Senator Chuck Grassley (R-IA) has offered an amendment designed to prevent fraud, waste and abuse of federal grant programs. The proposal would amend a bill pending in the Senate which would increase the number of federal grants available for government infrastructure projects administered by state and local governments.
The amendment would:
- Ban government agencies from providing grants to any person or entity that is seriously delinquent with tax debt, including anyone with a lien from the federal government.
- Require that at least 10 percent of federal grants be audited annually for compliance with program requirements.
- Ban for two years any grantee with an unresolved problem based on an audit.
“Federal officials need to make certain due diligence is done on the front end to safeguard tax dollars from grant recipients who are delinquent in paying their taxes. It’s wrong that someone with big unpaid tax bills would be given a federal grant,” Grassley said. “After grants are awarded, federal agencies also need to follow up and make sure recipients of taxpayer dollars meet reporting requirements for how the money is spent.”
Grassley was one of four senators who requested a government report that was released in May. It found that 3,700 contractors and grantees owed $757 million in back taxes, but also received $24 billion in stimulus awards. The study identified 15 cases of individual contractors or grantees involving “abusive or potentially criminal activity.” One construction firm owed nearly $400,000 in back taxes but received a contract worth more than $1 million. One non-profit organization owed more than $2 million from years of unpaid payroll taxes, but received more than $1 million in stimulus funds.

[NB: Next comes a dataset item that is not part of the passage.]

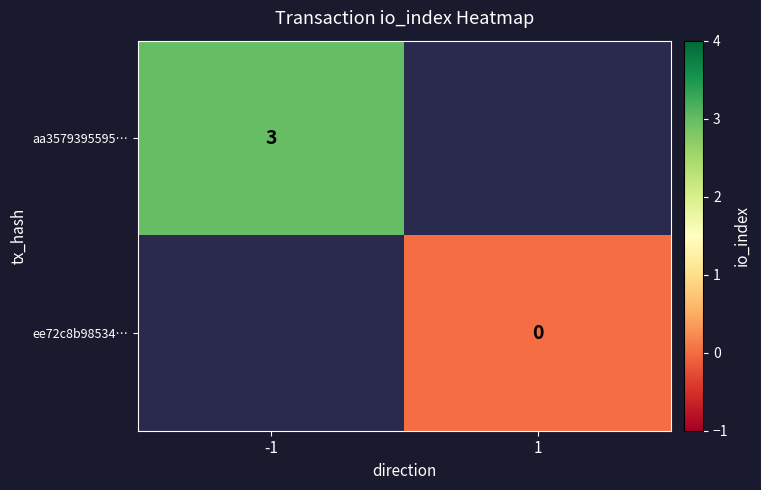

How many categories are shown in the chart?

2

Separately, since last fall, Grassley has worked to get the U.S. Department of Housing and Urban Development (HUD) to pay attention to the waste and abuse of tens of millions of tax dollars by the Philadelphia Housing Authority. The Philadelphia Housing Authority received nearly $370 million in HUD money this year plus an additional $127 million in stimulus funds. “The mess in Philadelphia shows the worst that can happen when the federal government doles out money, but then doesn’t check to make sure that money is used for its intended purpose,” Grassley said.
S.Amdt. 462 was filed to the Public Works and Economic Development Reauthorization bill and would apply to federal grant programs authorized by the Public Works and Economic Development Act of 1965.